__Records__:
** START **

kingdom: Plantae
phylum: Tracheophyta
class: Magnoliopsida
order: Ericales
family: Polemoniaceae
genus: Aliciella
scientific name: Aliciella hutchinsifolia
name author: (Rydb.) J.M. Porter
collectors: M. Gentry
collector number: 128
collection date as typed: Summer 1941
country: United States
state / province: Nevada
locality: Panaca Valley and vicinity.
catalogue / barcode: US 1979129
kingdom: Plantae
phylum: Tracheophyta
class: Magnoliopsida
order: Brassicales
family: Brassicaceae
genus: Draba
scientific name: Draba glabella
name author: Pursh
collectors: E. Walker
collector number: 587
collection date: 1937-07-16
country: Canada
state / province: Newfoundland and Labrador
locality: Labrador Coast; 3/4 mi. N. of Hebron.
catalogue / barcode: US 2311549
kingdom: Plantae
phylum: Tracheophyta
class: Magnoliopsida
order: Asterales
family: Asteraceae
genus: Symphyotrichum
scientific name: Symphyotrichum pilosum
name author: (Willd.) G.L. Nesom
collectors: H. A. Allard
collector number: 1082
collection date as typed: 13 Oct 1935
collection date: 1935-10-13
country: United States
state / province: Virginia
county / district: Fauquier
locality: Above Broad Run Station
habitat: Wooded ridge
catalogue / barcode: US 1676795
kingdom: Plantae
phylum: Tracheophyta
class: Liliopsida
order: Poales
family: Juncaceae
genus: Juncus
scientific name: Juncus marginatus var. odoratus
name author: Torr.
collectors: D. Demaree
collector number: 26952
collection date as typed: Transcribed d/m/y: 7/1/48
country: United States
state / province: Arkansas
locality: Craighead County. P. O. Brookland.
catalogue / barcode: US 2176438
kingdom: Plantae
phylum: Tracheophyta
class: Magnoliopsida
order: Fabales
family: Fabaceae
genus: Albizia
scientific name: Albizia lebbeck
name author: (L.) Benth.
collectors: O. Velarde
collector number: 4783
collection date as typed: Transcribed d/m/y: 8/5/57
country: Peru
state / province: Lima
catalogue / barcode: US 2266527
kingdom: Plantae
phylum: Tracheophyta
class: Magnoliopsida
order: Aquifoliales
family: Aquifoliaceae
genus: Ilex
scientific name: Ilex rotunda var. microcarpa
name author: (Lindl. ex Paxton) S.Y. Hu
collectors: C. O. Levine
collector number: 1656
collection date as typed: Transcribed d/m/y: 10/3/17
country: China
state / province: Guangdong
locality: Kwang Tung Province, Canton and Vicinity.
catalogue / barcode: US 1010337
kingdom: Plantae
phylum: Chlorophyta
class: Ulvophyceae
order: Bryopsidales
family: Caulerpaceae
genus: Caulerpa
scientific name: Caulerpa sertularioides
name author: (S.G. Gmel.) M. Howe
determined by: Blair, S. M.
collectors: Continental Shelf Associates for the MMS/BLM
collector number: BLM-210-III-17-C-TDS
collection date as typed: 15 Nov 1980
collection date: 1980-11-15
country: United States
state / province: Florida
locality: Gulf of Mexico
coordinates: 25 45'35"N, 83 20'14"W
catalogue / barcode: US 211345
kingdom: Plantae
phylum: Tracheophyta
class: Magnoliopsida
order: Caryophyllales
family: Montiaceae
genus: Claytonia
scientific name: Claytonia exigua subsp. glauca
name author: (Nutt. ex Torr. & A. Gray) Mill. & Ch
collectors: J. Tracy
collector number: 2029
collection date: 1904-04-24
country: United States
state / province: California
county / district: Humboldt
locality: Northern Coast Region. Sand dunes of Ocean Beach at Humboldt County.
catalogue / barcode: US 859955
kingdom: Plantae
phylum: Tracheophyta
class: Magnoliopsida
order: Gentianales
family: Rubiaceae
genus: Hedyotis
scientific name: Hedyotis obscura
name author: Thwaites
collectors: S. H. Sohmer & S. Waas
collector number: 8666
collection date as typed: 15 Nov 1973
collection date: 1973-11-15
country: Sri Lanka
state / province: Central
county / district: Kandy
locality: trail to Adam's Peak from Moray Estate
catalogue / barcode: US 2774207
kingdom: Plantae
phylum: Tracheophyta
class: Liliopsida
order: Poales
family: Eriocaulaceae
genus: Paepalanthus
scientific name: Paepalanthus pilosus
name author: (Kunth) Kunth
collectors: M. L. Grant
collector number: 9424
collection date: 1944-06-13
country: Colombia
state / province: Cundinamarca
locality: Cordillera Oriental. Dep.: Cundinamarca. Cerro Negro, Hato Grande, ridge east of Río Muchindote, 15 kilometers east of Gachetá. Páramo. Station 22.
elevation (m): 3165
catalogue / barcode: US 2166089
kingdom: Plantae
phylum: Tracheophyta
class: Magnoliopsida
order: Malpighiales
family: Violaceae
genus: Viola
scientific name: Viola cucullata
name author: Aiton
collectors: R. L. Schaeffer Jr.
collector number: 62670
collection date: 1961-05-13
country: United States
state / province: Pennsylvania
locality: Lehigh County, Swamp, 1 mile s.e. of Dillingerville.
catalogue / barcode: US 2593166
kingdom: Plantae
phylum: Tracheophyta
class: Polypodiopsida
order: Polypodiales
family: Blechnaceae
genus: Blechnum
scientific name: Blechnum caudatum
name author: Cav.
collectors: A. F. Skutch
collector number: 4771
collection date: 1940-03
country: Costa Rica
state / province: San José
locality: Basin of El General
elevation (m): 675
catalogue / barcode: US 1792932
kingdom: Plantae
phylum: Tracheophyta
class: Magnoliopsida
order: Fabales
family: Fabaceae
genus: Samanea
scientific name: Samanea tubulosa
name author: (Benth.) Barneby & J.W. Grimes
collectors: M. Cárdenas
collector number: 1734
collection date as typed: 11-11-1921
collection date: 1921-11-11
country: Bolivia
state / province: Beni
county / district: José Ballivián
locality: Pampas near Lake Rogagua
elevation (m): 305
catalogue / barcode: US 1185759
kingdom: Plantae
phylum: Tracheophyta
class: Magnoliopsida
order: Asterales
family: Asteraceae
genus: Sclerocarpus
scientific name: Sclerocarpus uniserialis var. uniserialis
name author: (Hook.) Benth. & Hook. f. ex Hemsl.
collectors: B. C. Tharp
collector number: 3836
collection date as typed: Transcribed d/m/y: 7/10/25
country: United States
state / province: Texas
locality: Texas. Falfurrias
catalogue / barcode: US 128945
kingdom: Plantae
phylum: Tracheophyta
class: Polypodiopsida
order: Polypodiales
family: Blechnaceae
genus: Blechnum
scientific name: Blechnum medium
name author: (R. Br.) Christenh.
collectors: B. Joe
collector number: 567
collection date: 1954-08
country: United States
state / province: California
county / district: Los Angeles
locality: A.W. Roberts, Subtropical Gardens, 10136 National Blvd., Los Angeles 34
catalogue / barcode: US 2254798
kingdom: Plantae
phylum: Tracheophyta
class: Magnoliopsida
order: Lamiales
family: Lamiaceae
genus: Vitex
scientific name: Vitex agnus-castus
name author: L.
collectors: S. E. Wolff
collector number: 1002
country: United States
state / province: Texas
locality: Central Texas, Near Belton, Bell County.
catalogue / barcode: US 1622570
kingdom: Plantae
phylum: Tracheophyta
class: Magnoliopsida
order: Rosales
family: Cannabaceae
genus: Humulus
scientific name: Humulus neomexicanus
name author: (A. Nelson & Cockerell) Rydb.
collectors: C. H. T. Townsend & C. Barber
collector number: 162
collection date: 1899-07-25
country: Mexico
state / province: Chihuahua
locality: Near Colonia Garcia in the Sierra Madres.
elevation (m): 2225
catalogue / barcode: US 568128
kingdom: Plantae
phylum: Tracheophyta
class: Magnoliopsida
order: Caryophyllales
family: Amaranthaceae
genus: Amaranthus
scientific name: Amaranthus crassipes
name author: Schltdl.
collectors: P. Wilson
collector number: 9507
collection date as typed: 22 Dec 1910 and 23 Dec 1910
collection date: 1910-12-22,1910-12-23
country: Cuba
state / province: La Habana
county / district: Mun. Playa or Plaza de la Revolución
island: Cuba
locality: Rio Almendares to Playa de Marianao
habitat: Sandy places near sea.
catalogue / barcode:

** END **

__Aim of the task__:
Convert the material between the lines holding "scientific name: Aliciella hutchinsifolia" and "collection date as typed: 13 Oct 1935", inclusive, into a Markdown table with the columns "Row" and "Line". Give each line its own numbered row, and leave out blank lines.

__Complete answer__:
| Row | Line |
|---|---|
| 1 | scientific name: Aliciella hutchinsifolia |
| 2 | name author: (Rydb.) J.M. Porter |
| 3 | collectors: M. Gentry |
| 4 | collector number: 128 |
| 5 | collection date as typed: Summer 1941 |
| 6 | country: United States |
| 7 | state / province: Nevada |
| 8 | locality: Panaca Valley and vicinity. |
| 9 | catalogue / barcode: US 1979129 |
| 10 | kingdom: Plantae |
| 11 | phylum: Tracheophyta |
| 12 | class: Magnoliopsida |
| 13 | order: Brassicales |
| 14 | family: Brassicaceae |
| 15 | genus: Draba |
| 16 | scientific name: Draba glabella |
| 17 | name author: Pursh |
| 18 | collectors: E. Walker |
| 19 | collector number: 587 |
| 20 | collection date: 1937-07-16 |
| 21 | country: Canada |
| 22 | state / province: Newfoundland and Labrador |
| 23 | locality: Labrador Coast; 3/4 mi. N. of Hebron. |
| 24 | catalogue / barcode: US 2311549 |
| 25 | kingdom: Plantae |
| 26 | phylum: Tracheophyta |
| 27 | class: Magnoliopsida |
| 28 | order: Asterales |
| 29 | family: Asteraceae |
| 30 | genus: Symphyotrichum |
| 31 | scientific name: Symphyotrichum pilosum |
| 32 | name author: (Willd.) G.L. Nesom |
| 33 | collectors: H. A. Allard |
| 34 | collector number: 1082 |
| 35 | collection date as typed: 13 Oct 1935 |